What you need to do:
Scan the entries below and return each line that contains "voor".
###
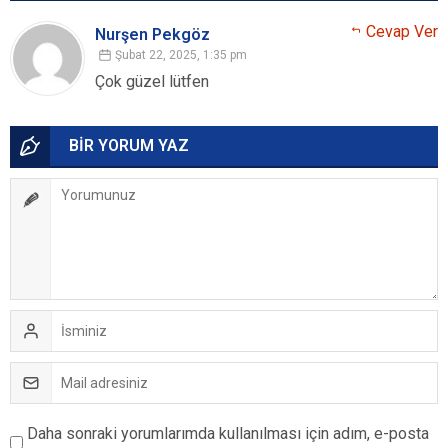
Cevap Ver
Nurşen Pekgöz
Şubat 22, 2025, 1:35 pm
Çok güzel lütfen
BİR YORUM YAZ
Daha sonraki yorumlarımda kullanılması için adım, e-posta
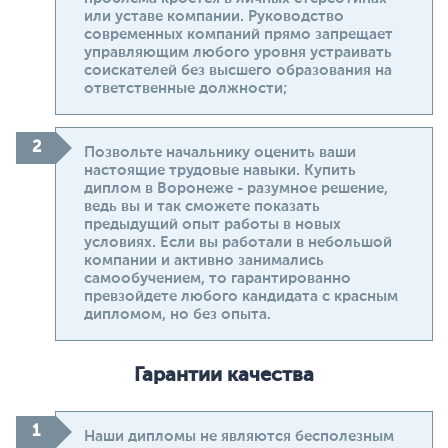
или уставе компании. Руководство
современных компаний прямо запрещает
управляющим любого уровня устраивать
соискателей без высшего образования на
ответственные должности;
Позвольте начальнику оценить ваши
настоящие трудовые навыки. Купить
диплом в Воронеже - разумное решение,
ведь вы и так сможете показать
предыдущий опыт работы в новых
условиях. Если вы работали в небольшой
компании и активно занимались
самообучением, то гарантированно
превзойдете любого кандидата с красным
дипломом, но без опыта.
Гарантии качества
Наши дипломы не являются бесполезным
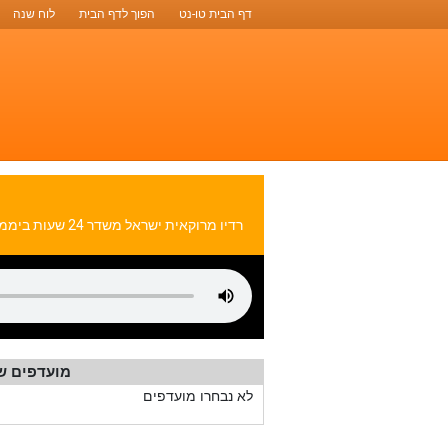
דף הבית טו-נט
הפוך לדף הבית
לוח שנה
רדיו מרוקאית 
מועדפים ש
לא נבחרו מועדפים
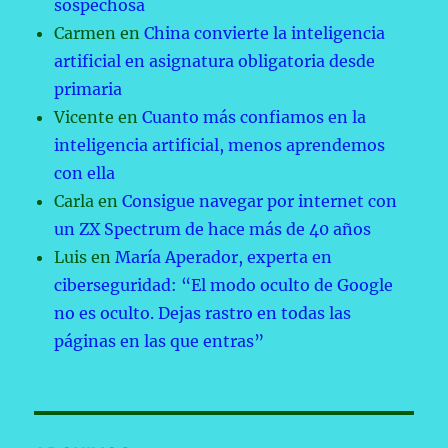
sospechosa
Carmen
en
China convierte la inteligencia
artificial en asignatura obligatoria desde
primaria
Vicente
en
Cuanto más confiamos en la
inteligencia artificial, menos aprendemos
con ella
Carla
en
Consigue navegar por internet con
un ZX Spectrum de hace más de 40 años
Luis
en
María Aperador, experta en
ciberseguridad: “El modo oculto de Google
no es oculto. Dejas rastro en todas las
páginas en las que entras”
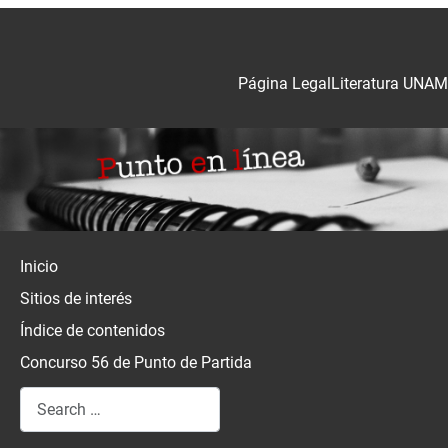
Página Legal
Literatura UNAM
Inicio
Sitios de interés
Índice de contenidos
Concurso 56 de Punto de Partida
Search
Type 2 or more characters for results.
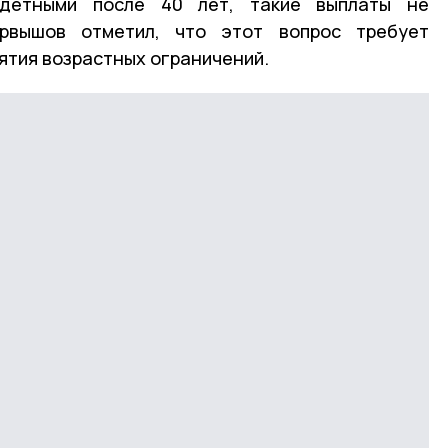
детными после 40 лет, такие выплаты не
ервышов отметил, что этот вопрос требует
ятия возрастных ограничений.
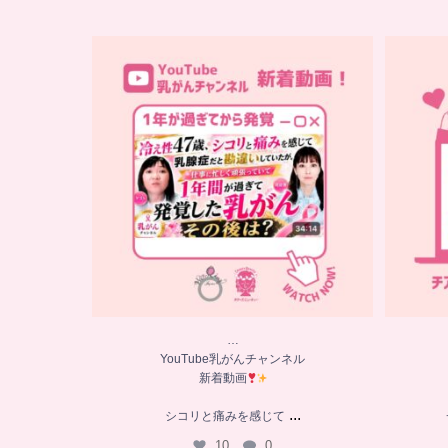
…
YouTube乳がんチャンネル
新着動画
シコリと痛みを感じて
...
10
0
…
YouTube乳がんチャンネル
新着動画
...
シコリと痛みを感じて
10
0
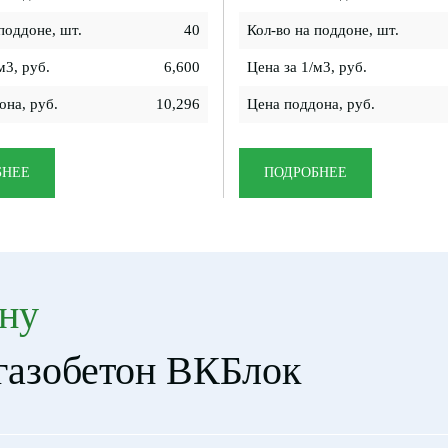
поддоне, шт.
40
Кол-во на поддоне, шт.
м3, руб.
6,600
Цена за 1/м3, руб.
она, руб.
10,296
Цена поддона, руб.
БНЕЕ
ПОДРОБНЕЕ
ну
газобетон ВКБлок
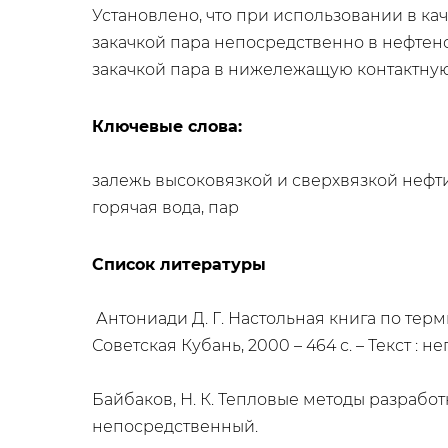
Установлено, что при использовании в ка
закачкой пара непосредственно в нефтено
закачкой пара в нижележащую контактную
Ключевые слова:
​залежь высоковязкой и сверхвязкой нефт
горячая вода, пар
Список литературы
Антониади Д. Г. Настольная книга по терми
Советская Кубань, 2000 – 464 с. – Текст : 
Байбаков, Н. К. Тепловые методы разработки 
непосредственный.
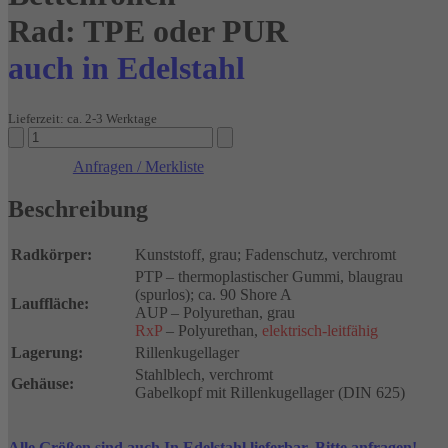
Rad: TPE oder PUR
auch in Edelstahl
Lieferzeit: ca. 2-3 Werktage
Bettenrollen
Rad:
Anfragen / Merkliste
TPE
oder
Beschreibung
PUR
auch
in
Radkörper:
Kunststoff, grau; Fadenschutz, verchromt
Edelstahl
PTP – thermoplastischer Gummi, blaugrau
Menge
(spurlos); ca. 90 Shore A
Lauffläche:
AUP – Polyurethan, grau
RxP
– Polyurethan,
elektrisch-leitfähig
Lagerung:
Rillenkugellager
Stahlblech, verchromt
Gehäuse:
Gabelkopf mit Rillenkugellager (DIN 625)
Alle Größen sind auch In Edelstahl lieferbar. Bitte anfragen!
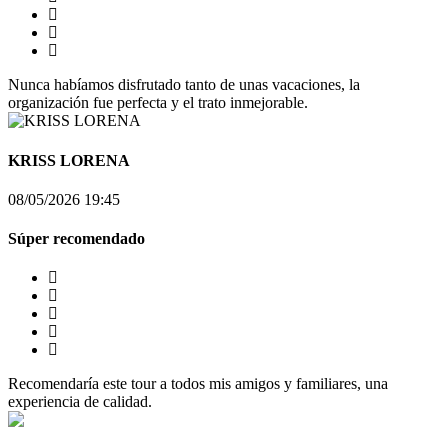
Nunca habíamos disfrutado tanto de unas vacaciones, la
organización fue perfecta y el trato inmejorable.
KRISS LORENA
08/05/2026 19:45
Súper recomendado
Recomendaría este tour a todos mis amigos y familiares, una
experiencia de calidad.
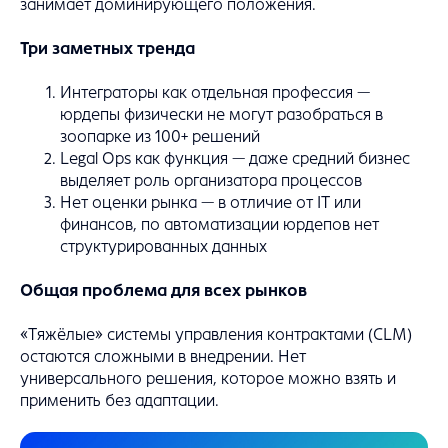
занимает доминирующего положения.
Три заметных тренда
Интеграторы как отдельная профессия —
юрдепы физически не могут разобраться в
зоопарке из 100+ решений
Legal Ops как функция — даже средний бизнес
выделяет роль организатора процессов
Нет оценки рынка — в отличие от IT или
финансов, по автоматизации юрдепов нет
структурированных данных
Общая проблема для всех рынков
«Тяжёлые» системы управления контрактами (CLM)
остаются сложными в внедрении. Нет
универсального решения, которое можно взять и
применить без адаптации.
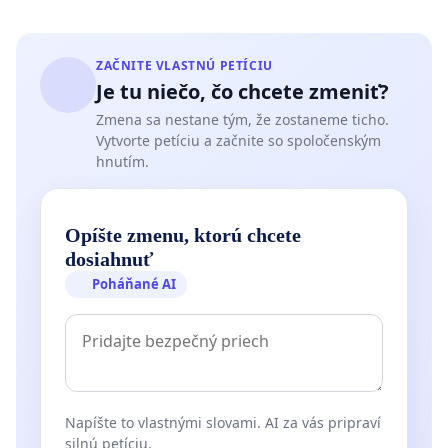
ZAČNITE VLASTNÚ PETÍCIU
Je tu niečo, čo chcete zmeniť?
Zmena sa nestane tým, že zostaneme ticho.
Vytvorte petíciu a začnite so spoločenským
hnutím.
Opíšte zmenu, ktorú chcete
dosiahnuť
Poháňané AI
Napíšte to vlastnými slovami. AI za vás pripraví
silnú petíciu.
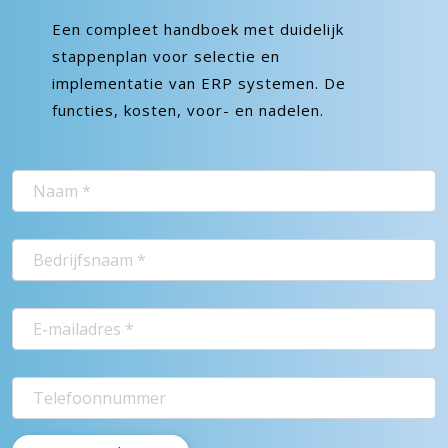
Een compleet handboek met duidelijk
stappenplan voor selectie en
implementatie van ERP systemen. De
functies, kosten, voor- en nadelen.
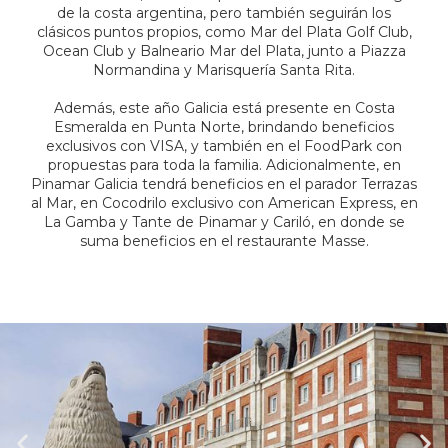
de la costa argentina, pero también seguirán los
clásicos puntos propios, como Mar del Plata Golf Club,
Ocean Club y Balneario Mar del Plata, junto a Piazza
Normandina y Marisquería Santa Rita.
Además, este año Galicia está presente en Costa
Esmeralda en Punta Norte, brindando beneficios
exclusivos con VISA, y también en el FoodPark con
propuestas para toda la familia. Adicionalmente, en
Pinamar Galicia tendrá beneficios en el parador Terrazas
al Mar, en Cocodrilo exclusivo con American Express, en
La Gamba y Tante de Pinamar y Cariló,
en donde se
suma beneficios en el restaurante Masse.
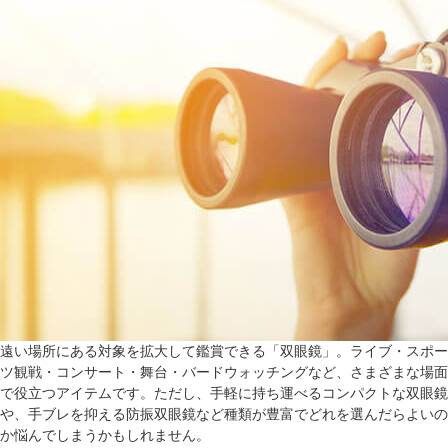
遠い場所にある対象を拡大して鑑賞できる「双眼鏡」。ライブ・スポー
ツ観戦・コンサート・舞台・バードウォッチングなど、さまざまな場面
で役立つアイテムです。ただし、手軽に持ち運べるコンパクトな双眼鏡
や、手ブレを抑える防振双眼鏡など種類が豊富でどれを選んだらよいの
か悩んでしまうかもしれません。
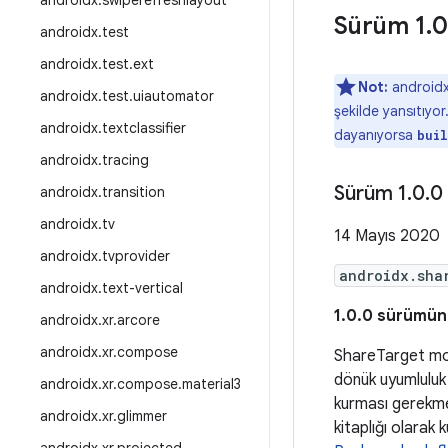
androidx
.
swiperefreshlayout
Sürüm 1
.
0
androidx
.
test
androidx
.
test
.
ext
Not:
androidx 
androidx
.
test
.
uiautomator
şekilde yansıtıyor
androidx
.
textclassifier
dayanıyorsa
bui
androidx
.
tracing
Sürüm 1
.
0
.
0
androidx
.
transition
androidx
.
tv
14 Mayıs 2020
androidx
.
tvprovider
androidx.sha
androidx
.
text-vertical
1.0.0 sürümünü
androidx
.
xr
.
arcore
androidx
.
xr
.
compose
ShareTarget mod
dönük uyumluluk
androidx
.
xr
.
compose
.
material3
kurması gerekm
androidx
.
xr
.
glimmer
kitaplığı olarak 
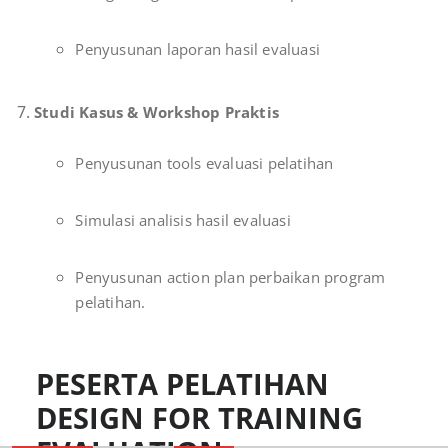
Penyusunan laporan hasil evaluasi
Studi Kasus & Workshop Praktis
Penyusunan tools evaluasi pelatihan
Simulasi analisis hasil evaluasi
Penyusunan action plan perbaikan program
pelatihan.
PESERTA PELATIHAN
DESIGN FOR TRAINING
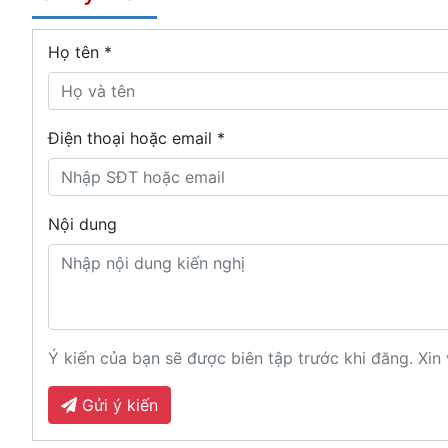
Họ tên
*
Điện thoại hoặc email *
Nội dung
Ý kiến của bạn sẽ được biên tập trước khi đăng. Xin 
Gửi ý kiến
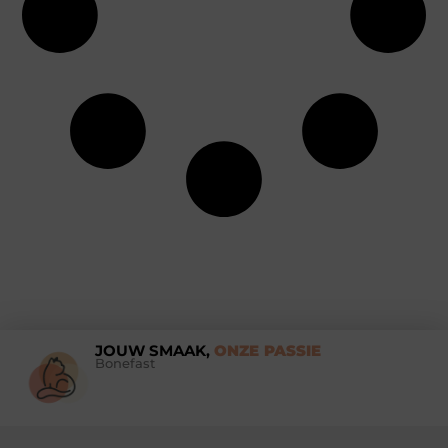
JOUW SMAAK,
ONZE PASSIE
Bonefast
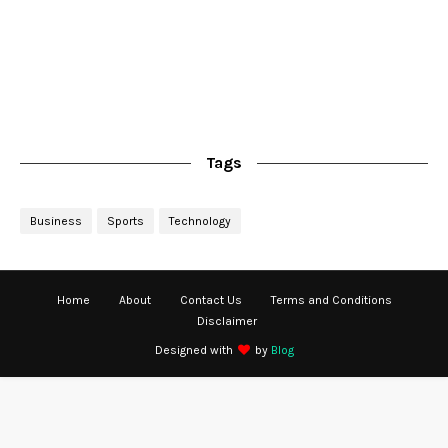
Tags
Business
Sports
Technology
Home
About
Contact Us
Terms and Conditions
Disclaimer
Designed with
by
Blog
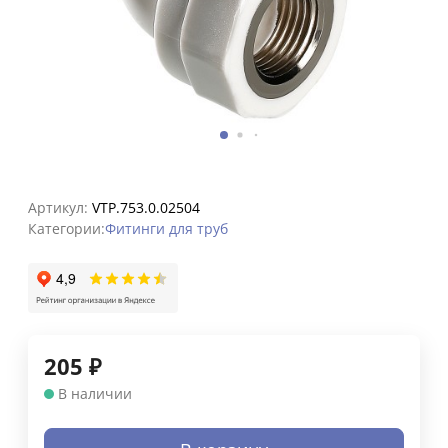
Артикул:
VTP.753.0.02504
Категории:
Фитинги для труб
205
₽
В наличии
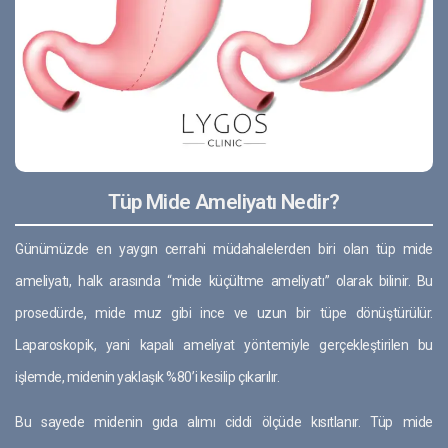
Tüp Mide Ameliyatı Nedir?
Günümüzde en yaygın cerrahi müdahalelerden biri olan tüp mide
ameliyatı, halk arasında “mide küçültme ameliyatı” olarak bilinir. Bu
prosedürde, mide muz gibi ince ve uzun bir tüpe dönüştürülür.
Laparoskopik, yani kapalı ameliyat yöntemiyle gerçekleştirilen bu
işlemde, midenin yaklaşık %80’i kesilip çıkarılır.
Bu sayede midenin gıda alımı ciddi ölçüde kısıtlanır. Tüp mide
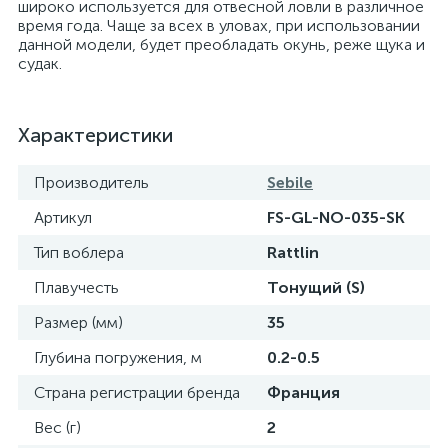
широко используется для отвесной ловли в различное
время года. Чаще за всех в уловах, при использовании
данной модели, будет преобладать окунь, реже щука и
судак.
Характеристики
Производитель
Sebile
Артикул
FS-GL-NO-035-SK
Тип воблера
Rattlin
Плавучесть
Тонущий (S)
Размер (мм)
35
Глубина погружения, м
0.2-0.5
Страна регистрации бренда
Франция
Вес (г)
2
###
Finished exercise:
stappenplan voor selectie en
functies, kosten, voor- en nadelen.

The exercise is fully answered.